RussTreadon-NOAA commented 2 weeks ago

@AndrewEichmann-NOAA , thank you for pointing me at GDASApp PR #1372 to me.

PR #1372 places gridgen.yaml in parm/soca/gridgen/gridgen.yaml. @DavidNew-NOAA mentioned above that gridgen.yaml is now in parm/jcb-gdas/algorithm/marine/gridgen.yaml

We don't need gridgen.yaml in two places.
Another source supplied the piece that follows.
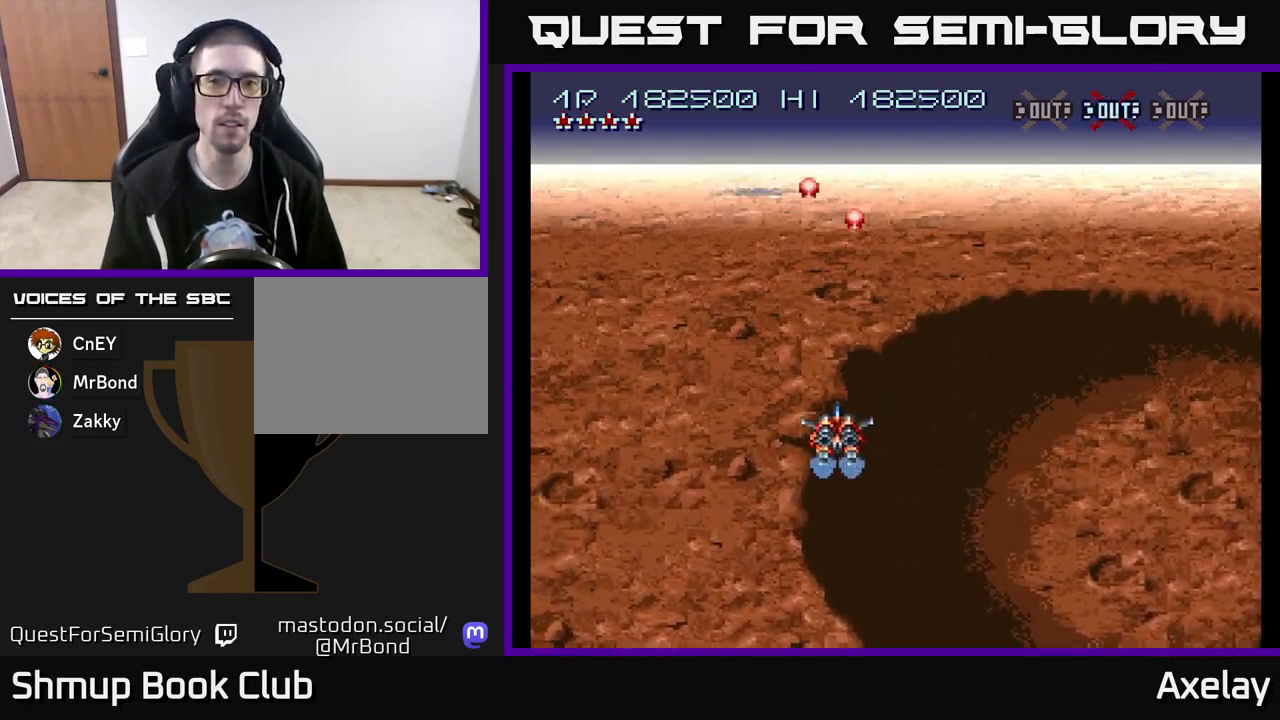
{"buttons": ["A", "X", "DPAD_LEFT"], "right_stick": "center", "events": [[100, "X", "down"], [117, "DPAD_DOWN", "up"], [467, "DPAD_LEFT", "down"]]}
Which location do we go with?

It's good to see that #1372 addresses the missing obs localizations blocks mentioned above.

DavidNew-NOAA commented 2 weeks ago

@RussTreadon-NOAA @AndrewEichmann-NOAA Let's just leave gridgen.yaml in jcb-gdas and point there for now

AndrewEichmann-NOAA commented 2 weeks ago

@RussTreadon-NOAA @DavidNew-NOAA While it does belong under jcb and the letkf task should be converted to using it, that will require a PR to global-workflow, and letkf will be broken until that PR gets merged.
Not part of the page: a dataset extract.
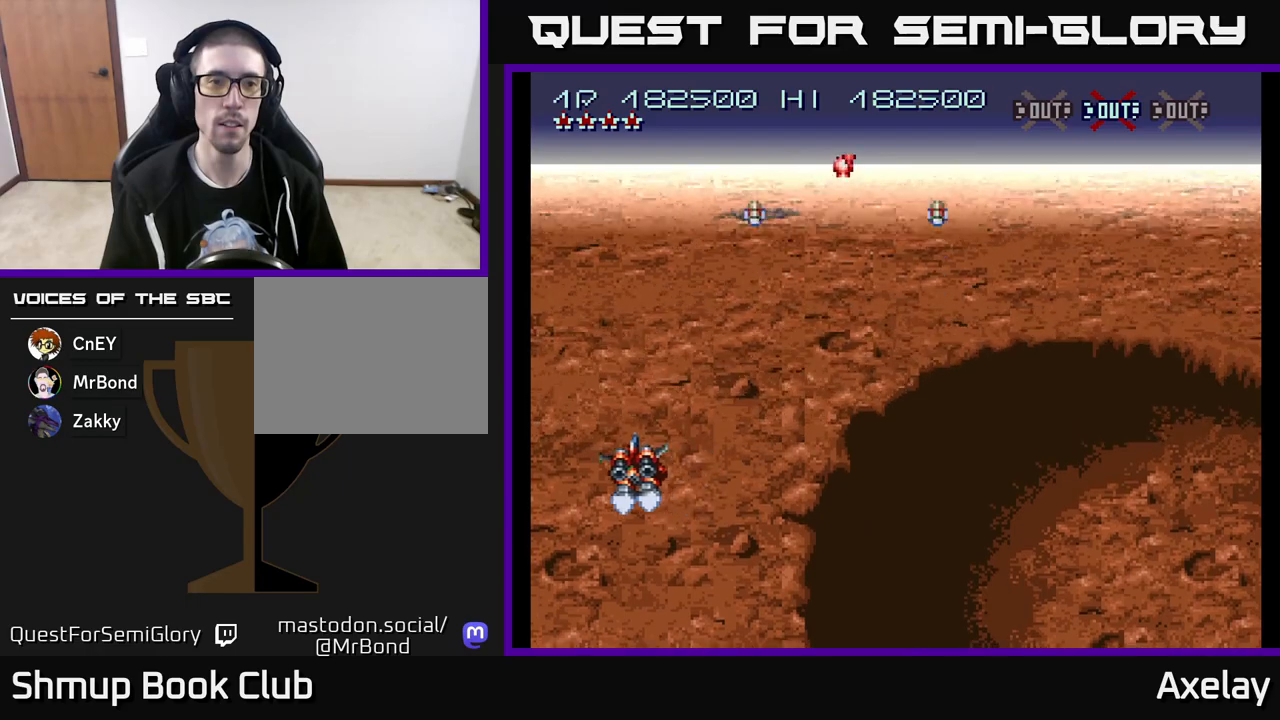
{"buttons": ["A", "DPAD_RIGHT"], "right_stick": "center", "events": [[117, "DPAD_LEFT", "up"], [150, "DPAD_RIGHT", "down"]]}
DavidNew-NOAA commented 2 weeks ago

@AndrewEichmann-NOAA I put the jcb-gdas gridgen.yaml reference in config.marineanlletkf here in the this PR in my last commit this morning

DavidNew-NOAA commented 2 weeks ago

@AndrewEichmann-NOAA Sorry, I meant in GW PR #2992

AndrewEichmann-NOAA commented 2 weeks ago

@DavidNew-NOAA Ah, ok

RussTreadon-NOAA commented 2 weeks ago

@RussTreadon-NOAA , reverting the obs_list.yaml is what we should do.

Thanks @guillaumevernieres for the guidance. parm/soca/obs/obs_list.yaml was reverted at 716dcdb

RussTreadon-NOAA commented 2 weeks ago

FYI

I am manually running g-w DA CI on Hera & Hercules using g-w branch feature/jcb-obsbias at 42904ba with sorc/gdas.cd populated with GDASApp branch feature/resume_nightly at 716dcdb.

test_gdasapp had 64 out of 64 tests pass on both machines.

test_gdasapp is currently running on Orion. Pending a 64/64 result I'll launch g-w DA CI on Orion.